The novel is very dialogue-heavy, giving it a sit-com feel that is both familiar and easy-to-read. The dialogue becomes tedious at times, however, because information the readers already know is often repeated in conversation. Because of this, you can often skip entire pages and still know exactly what’s going on. There are also several scenes in which the characters discuss business and robotics, and these techie-type conversations did not seem to have anything to do with the plot and perhaps should have been cut.

The novel is told from Johnathon’s point of view, which is unique for a contemporary romance book, but often the narration hops into the minds of other characters. Occasionally we know what Alexis, or Jonathon’s step-mother, or Johnathon’s best friend is thinking. We even sometimes hear the thoughts of minor characters, such as a social worker who appears in one scene. It might make a tighter and more sophisticated story if the point-of-view was solidly limited to Johnathan’s.

Of course, Johnathan is rather unlikeable: he is extremely selfish and pompous. Instead of rooting for him, I found myself dismayed with his arrogant and self-righteous attitudes. It might have been more satisfying if he had changed or had a realization throughout the course of the novel, but he didn’t seem to. The women in the story aren’t much better. They are portrayed as materialistic and manipulative, and although Kellie seems to have a transformation during the book, her characterization doesn’t always seem believable.

In fact, I had a hard time believing a lot of the characters’ actions, and the arguments between them sometimes seem overly dramatic. I also had a hard time picturing the main characters since they were never adequately described. I assumed Alexis was Hispanic because her last name is Rodriquez, but this wasn’t confirmed until late in the novel, and even then I was never given much of a physical description except that she is beautiful. Johnathon is described as handsome – but in what way? Kellie is described as young with dyed blonde hair, but I could have used more description than that, especially as her body changes with the pregnancy.

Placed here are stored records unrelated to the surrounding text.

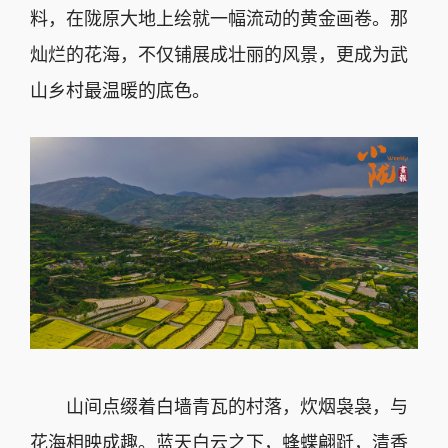
料，在陇原大地上绘就一幅流动的黄金画卷。那
灿烂的花海，不仅铺展成壮丽的风景，更成为武
山乡村最温暖的底色。
山间点缀着白墙青瓦的村落，炊烟袅袅，与
花海相映成趣。蓝天白云之下，蜂蝶翩跹，清香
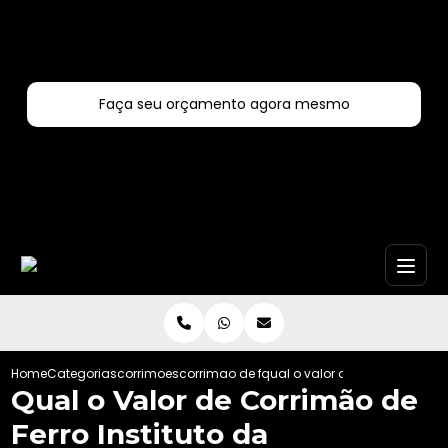
Entre em contato com um de nossos especialistas!
Faça seu orçamento agora mesmo
Faça seu orçamento por Whatsapp
Home
Categorias
corrimoes
corrimao de ferro
qual o valor de corrimao de fe
Qual o Valor de Corrimão de
Ferro Instituto da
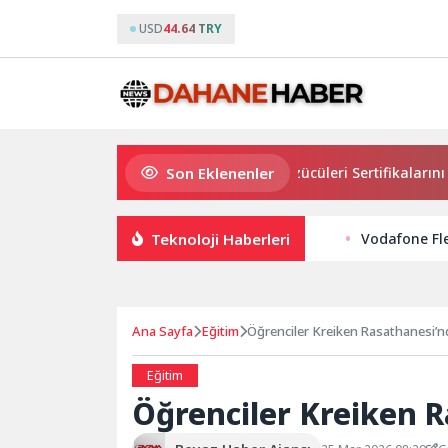
USD
44.64 TRY
Son Eklenenler
Osmangazi’de Geleceğin Yüzücüleri Sertifikalarını Aldı
Teknoloji Haberleri
Vodafone Fl
Ana Sayfa
Eğitim
Öğrenciler Kreiken Rasathanesi’nd
Eğitim
Öğrenciler Kreiken R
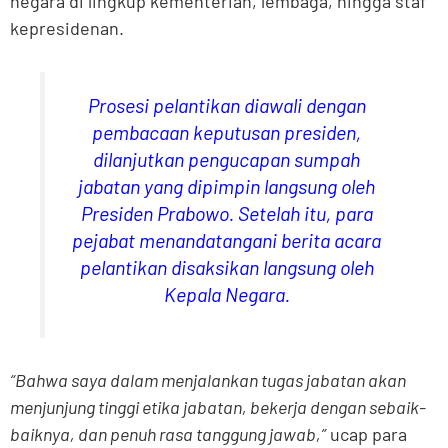
negara di lingkup kementerian, lembaga, hingga staf
kepresidenan.
Prosesi pelantikan diawali dengan
pembacaan keputusan presiden,
dilanjutkan pengucapan sumpah
jabatan yang dipimpin langsung oleh
Presiden Prabowo. Setelah itu, para
pejabat menandatangani berita acara
pelantikan disaksikan langsung oleh
Kepala Negara.
“Bahwa saya dalam menjalankan tugas jabatan akan
menjunjung tinggi etika jabatan, bekerja dengan sebaik-
baiknya, dan penuh rasa tanggung jawab,”
ucap para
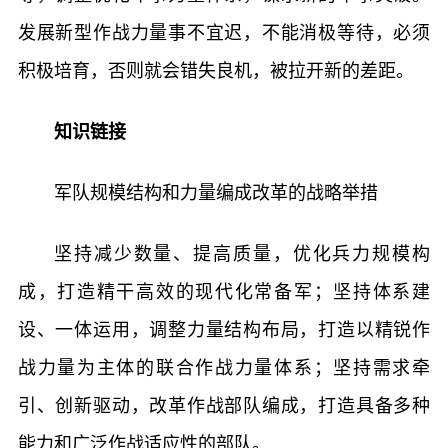
发展新型作战力量事不宜迟，不能消极等待，必须
积极培育，否则就会错失良机，被拉开新的差距。
知识链接
军队规模结构和力量编成改革的战略举措
坚持减少数量、提高质量，优化兵力规模构
成，打造精干高效的现代化常备军；坚持体系建
设、一体运用，调整力量结构布局，打造以精锐作
战力量为主体的联合作战力量体系；坚持需求牵
引、创新驱动，改革作战部队编成，打造具备多种
能力和广泛作战适应性的部队。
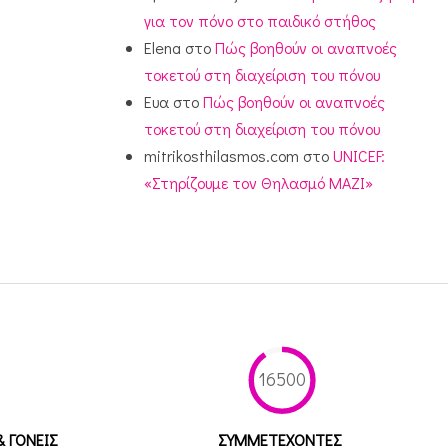
για τον πόνο στο παιδικό στήθος
Elena
στο
Πώς βοηθούν οι αναπνοές
τοκετού στη διαχείριση του πόνου
Ευα
στο
Πώς βοηθούν οι αναπνοές
τοκετού στη διαχείριση του πόνου
mitrikosthilasmos.com
στο
UNICEF:
«Στηρίζουμε τον Θηλασμό ΜΑΖΙ»
16500
& ΓΟΝΕΙΣ
ΣΥΜΜΕΤEΧΟΝΤΕΣ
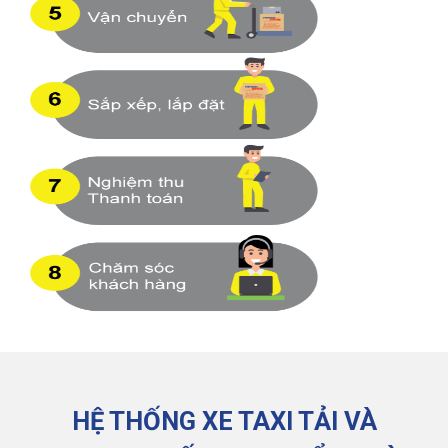
HỆ THỐNG XE TAXI TẢI VÀ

I never did figure out why this book is called Cancelled, but West came up with a good situation and clearly climbed the ladder towards a climax. Her characters, dialogue, and narration could use some work, and the book is littered with typos. Additionally, the ending should be foreshadowed earlier in the novel, but I do think there is an audience for Cancelled as it is. People who like sit-coms, baby-mama-drama, and heated conversations, may enjoy this quick read.